Today, U.S. Housing and Urban Development (HUD) Secretary Julián Castro joined Surgeon General Dr. Vivek Murthy to announce a proposed rule to make the nation’s public housing properties entirely smoke-free. HUD’s proposed rule would require more than 3,100 public housing agencies across the country to implement smoke-free policies in their developments within 18 months of the final rule.
Under HUD’s proposed rule, PHAs must implement a policy prohibiting lit tobacco products (cigarettes, cigars or pipes) in all living units, indoor common areas, administrative offices and all outdoor areas within 25 feet of housing and administrative office buildings. HUD is seeking public comment on this proposed rule for the next 60 days.

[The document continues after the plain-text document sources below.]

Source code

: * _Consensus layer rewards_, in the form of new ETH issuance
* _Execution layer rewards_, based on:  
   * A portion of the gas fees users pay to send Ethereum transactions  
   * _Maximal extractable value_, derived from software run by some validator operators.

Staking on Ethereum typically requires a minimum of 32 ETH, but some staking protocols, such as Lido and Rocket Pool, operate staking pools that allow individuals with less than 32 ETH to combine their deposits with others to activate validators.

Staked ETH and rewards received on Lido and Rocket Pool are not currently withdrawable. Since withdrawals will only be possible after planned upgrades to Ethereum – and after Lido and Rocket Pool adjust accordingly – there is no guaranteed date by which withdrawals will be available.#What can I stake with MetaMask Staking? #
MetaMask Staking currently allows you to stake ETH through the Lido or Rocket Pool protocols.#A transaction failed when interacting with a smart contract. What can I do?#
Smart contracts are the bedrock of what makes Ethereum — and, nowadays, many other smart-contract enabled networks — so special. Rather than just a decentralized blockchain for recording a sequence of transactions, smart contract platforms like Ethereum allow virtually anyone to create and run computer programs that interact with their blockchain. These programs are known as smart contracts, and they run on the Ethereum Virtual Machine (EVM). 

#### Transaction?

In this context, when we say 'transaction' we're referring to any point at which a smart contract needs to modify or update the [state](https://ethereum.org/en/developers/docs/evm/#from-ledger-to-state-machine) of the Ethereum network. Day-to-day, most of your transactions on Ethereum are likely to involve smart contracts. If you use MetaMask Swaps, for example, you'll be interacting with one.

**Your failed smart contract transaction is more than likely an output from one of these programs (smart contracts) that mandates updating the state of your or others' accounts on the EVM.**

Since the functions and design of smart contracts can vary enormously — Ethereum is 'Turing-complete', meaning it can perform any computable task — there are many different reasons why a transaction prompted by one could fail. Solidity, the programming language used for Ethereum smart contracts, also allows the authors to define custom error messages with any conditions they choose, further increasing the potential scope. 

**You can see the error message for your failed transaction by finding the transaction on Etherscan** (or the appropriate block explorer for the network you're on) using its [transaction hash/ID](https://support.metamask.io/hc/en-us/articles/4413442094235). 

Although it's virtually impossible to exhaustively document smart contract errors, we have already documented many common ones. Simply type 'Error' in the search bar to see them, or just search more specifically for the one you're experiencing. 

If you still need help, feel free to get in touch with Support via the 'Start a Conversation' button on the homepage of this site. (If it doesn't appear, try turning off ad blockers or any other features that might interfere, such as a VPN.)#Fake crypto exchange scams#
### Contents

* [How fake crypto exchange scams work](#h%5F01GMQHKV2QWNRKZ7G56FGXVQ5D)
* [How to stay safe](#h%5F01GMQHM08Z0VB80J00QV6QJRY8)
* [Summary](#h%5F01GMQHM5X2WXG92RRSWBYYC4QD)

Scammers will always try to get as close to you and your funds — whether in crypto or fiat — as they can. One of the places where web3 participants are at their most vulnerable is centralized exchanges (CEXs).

According to the Center for Disease Control and Prevention (CDC), cigarette smoking kills 480,000 Americans each year, making it the leading preventable cause of death in the United States. By reducing the public health risks associated with tobacco use and exposure to secondhand smoke, the proposed smoke-free rule will enhance the effectiveness of HUD’s efforts to provide increased public health protection for residents of public housing. The rule will impact the more than 940,000 units that are currently smoke-free, including more than 500,000 units inhabited by elderly households.
“Everyone – no matter where they live – deserves a chance to grow up in a healthy, smoke-free home,” the Surgeon General said in a statement. “There is no safe level of secondhand smoke. So, when 58 million Americans – including 15 million children – are exposed to secondhand smoke, we have an obligation to act. That is what Secretary Castro is doing with this proposal.”
HUD’s proposed smoke-free rule will also help reduce damage and maintenance costs associated with smoking. It is estimated that smoking causes over 100,000 fires each year, resulting in more than 500 death and close to half a billion dollars in direct property damage; additionally, smoking is the lead cause of fire related deaths in multifamily buildings. A 2014 CDC study estimated that prohibiting smoking in public housing would yield an annual cost savings of $153 million, including $94 million in secondhand smoke-related health care, $43 million in renovation of smoking-permitted units, and $16 million in smoking-related fire losses.
Comments may be submitted at www.regulations.gov.